E’ dello scorso 1 Novembre 2011 l’ultima NOTA CONGIUNTA DI ABI, ALLEANZA DELLE COOPERATIVE, ANIA, CONFINDUSTRIA, RETE IMPRESE ITALIA, ma solo in questa occasione l’ANIA ha pubblicato sul proprio sito web il documento integrale che ha sottoscritto con tutte le altre organizzazioni imprenditoriali firmatarie dell’appello al Governo.

Benchè siano state altre due le occasioni nelle quali la Associazione degli Assicuratori si era manifestata come co-firmataria di un Manifesto delle Imprese, rispettivamente il 30 Settembre 2011 e il 18 Ottobre 2011, solo ora l’ANIA ha finalmente ritenuto di informare direttamente il mondo assicurativo della propria presa di posizione verso la necessità di misure urgenti e risolutive,  da parte di un Governo che troppo a lungo sembra rimandare stimoli per crescita e sviluppo.

Nelle occasioni passate la Associazione sembrava, agli occhi della pubblica opinione, semplicemente accodata a Confindustria e ABI (i precedenti due manifesti sono stati infatti pubblicati sul sito dell’ABI e non anche su quello di ANIA ) e questo non ha certamente contribuito a rafforzare la concretezza di immagine attivamente partecipativa alle vicende non assicurative della nostra economia.

E’ probabilmente di secondo livello, e soprattutto in questi frangenti, l’immagine di ANIA rispetto a quella di ABI. Lo è stato da quando si è dato vita alla Confederazione ABI-ANIA, aggregazione nella quale erano certamente gli interessi bancari a prevalere su quelli assicurativi, ma ai quali l’ANIA ha ritenuto di affiancarsi in una quasi subordinata sottomissione di convenienza, per eventualmente  “scudarsi” dietro ai bancari quando sarà imbarazzante, ma necessario, accomunare incrociate azioni e politiche di nuova normativa e contenimento dei rispettivi dipendenti.

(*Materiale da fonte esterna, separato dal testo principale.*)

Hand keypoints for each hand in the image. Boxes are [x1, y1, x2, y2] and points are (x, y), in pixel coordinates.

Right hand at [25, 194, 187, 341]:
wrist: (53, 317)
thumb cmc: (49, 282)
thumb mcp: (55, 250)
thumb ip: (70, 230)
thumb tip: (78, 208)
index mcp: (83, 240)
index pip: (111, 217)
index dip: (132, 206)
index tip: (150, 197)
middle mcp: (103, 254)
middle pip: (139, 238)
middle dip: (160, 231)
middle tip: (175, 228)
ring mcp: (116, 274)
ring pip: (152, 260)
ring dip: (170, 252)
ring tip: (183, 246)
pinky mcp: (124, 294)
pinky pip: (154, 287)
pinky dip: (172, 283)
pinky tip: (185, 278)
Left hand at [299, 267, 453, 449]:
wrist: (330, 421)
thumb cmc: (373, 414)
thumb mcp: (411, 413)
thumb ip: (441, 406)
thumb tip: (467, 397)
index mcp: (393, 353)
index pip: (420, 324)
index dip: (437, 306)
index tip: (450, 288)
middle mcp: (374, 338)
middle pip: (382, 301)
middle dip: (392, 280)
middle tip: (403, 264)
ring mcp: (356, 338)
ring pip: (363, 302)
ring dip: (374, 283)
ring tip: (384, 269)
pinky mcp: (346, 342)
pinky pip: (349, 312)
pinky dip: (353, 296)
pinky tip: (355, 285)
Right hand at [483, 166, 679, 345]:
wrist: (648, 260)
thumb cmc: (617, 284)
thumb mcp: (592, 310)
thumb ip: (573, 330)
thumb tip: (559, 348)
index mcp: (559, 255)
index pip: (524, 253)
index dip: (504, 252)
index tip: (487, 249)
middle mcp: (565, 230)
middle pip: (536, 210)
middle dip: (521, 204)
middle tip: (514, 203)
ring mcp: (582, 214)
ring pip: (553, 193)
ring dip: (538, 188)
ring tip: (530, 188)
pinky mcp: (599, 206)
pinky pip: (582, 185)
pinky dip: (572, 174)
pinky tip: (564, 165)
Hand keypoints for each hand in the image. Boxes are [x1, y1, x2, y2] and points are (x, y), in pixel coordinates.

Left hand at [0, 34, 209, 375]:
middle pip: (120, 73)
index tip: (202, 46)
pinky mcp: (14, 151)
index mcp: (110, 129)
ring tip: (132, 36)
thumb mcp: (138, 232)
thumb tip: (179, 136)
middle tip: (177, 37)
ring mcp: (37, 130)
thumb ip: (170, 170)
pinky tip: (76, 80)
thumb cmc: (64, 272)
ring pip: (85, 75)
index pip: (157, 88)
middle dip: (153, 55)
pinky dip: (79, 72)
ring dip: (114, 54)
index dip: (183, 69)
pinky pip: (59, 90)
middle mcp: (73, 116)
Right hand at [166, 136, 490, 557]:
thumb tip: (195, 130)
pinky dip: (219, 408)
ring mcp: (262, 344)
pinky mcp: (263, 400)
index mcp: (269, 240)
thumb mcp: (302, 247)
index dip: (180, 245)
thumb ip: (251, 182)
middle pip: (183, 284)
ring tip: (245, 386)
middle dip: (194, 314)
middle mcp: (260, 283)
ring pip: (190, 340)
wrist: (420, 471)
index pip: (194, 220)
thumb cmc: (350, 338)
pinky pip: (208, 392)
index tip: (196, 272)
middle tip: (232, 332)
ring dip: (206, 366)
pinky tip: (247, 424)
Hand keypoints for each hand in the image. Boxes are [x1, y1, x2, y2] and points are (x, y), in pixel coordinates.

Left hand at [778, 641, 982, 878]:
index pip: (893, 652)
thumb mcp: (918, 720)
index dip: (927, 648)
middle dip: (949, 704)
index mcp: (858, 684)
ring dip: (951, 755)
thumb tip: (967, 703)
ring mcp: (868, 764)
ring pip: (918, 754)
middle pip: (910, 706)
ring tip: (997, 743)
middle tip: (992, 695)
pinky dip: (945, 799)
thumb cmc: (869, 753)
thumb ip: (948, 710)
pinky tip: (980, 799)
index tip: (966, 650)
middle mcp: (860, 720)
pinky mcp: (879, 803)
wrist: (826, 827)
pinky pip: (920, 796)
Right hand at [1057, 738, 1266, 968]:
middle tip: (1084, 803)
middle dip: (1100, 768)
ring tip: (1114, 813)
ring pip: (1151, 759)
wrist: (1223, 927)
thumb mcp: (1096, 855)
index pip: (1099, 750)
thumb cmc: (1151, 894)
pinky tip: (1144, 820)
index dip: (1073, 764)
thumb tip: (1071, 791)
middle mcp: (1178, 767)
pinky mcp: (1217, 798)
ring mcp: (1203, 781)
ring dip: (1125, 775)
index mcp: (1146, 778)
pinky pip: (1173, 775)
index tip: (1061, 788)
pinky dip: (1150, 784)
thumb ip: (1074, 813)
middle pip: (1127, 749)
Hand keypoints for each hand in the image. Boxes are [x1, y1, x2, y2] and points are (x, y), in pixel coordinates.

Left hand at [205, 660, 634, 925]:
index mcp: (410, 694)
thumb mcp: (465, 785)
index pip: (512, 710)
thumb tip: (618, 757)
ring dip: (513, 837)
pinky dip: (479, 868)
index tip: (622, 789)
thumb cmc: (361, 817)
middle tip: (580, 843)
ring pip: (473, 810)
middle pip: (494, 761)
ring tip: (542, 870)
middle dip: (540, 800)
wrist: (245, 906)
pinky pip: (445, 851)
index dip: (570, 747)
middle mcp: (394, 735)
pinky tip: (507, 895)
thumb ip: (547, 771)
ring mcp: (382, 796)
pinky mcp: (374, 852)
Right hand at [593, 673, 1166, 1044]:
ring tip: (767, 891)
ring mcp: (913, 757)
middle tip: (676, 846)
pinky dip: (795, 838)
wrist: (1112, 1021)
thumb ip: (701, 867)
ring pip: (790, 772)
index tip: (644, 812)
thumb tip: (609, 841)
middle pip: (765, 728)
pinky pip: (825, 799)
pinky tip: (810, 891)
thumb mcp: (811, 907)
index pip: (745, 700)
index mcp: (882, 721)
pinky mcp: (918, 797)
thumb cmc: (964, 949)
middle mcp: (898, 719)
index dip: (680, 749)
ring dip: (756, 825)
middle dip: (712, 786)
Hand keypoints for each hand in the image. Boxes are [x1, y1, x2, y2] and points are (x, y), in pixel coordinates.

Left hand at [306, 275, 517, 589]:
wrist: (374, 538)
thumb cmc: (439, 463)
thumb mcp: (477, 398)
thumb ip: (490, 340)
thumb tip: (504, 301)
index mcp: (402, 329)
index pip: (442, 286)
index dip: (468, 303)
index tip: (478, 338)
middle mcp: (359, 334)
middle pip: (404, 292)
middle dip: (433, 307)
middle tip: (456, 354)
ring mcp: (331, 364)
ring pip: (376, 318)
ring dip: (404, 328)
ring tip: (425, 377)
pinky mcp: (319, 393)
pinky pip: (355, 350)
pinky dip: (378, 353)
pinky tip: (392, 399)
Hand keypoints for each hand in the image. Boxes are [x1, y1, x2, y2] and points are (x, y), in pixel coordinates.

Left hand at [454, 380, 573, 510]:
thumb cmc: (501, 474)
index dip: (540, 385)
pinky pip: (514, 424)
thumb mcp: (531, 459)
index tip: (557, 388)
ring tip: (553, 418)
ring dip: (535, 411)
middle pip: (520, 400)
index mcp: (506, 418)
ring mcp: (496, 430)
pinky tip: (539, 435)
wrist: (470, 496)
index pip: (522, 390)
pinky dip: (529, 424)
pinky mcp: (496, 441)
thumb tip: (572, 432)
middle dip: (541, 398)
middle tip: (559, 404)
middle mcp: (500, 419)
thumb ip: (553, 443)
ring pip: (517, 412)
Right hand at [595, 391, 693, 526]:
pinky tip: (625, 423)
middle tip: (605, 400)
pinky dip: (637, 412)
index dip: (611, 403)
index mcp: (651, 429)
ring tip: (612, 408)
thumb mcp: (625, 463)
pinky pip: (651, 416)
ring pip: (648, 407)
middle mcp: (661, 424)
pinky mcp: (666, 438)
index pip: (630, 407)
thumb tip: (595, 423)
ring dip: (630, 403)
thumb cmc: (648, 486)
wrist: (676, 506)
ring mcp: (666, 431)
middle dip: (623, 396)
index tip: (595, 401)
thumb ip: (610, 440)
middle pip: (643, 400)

E’ un segnale importante questa riaffermazione dell’ANIA  in un momento in cui gli assicuratori sono costantemente relegati in un ruolo difensivo,  da parte di una opinione collettiva che li addita come impropri esattori di balzelli assicurativi sempre troppo esosi.

Alla vigilia della nuova Presidenza che si insedierà a fine anno diventa naturale l’auspicio che degli assicuratori tutti, intermediari e compagnie, si parli con trasparente proprietà, per sottolinearne l’importanza sociale e economica che  tutti meritano attraverso il loro indiscutibile protagonismo economico.

Saranno non solo gli appartenenti al settore a beneficiarne, ma anche ogni assicurato, impresa e individuo,  che potrà riscoprire la  rassicurante consapevolezza che le coperture assicurative sono capaci di ispirare.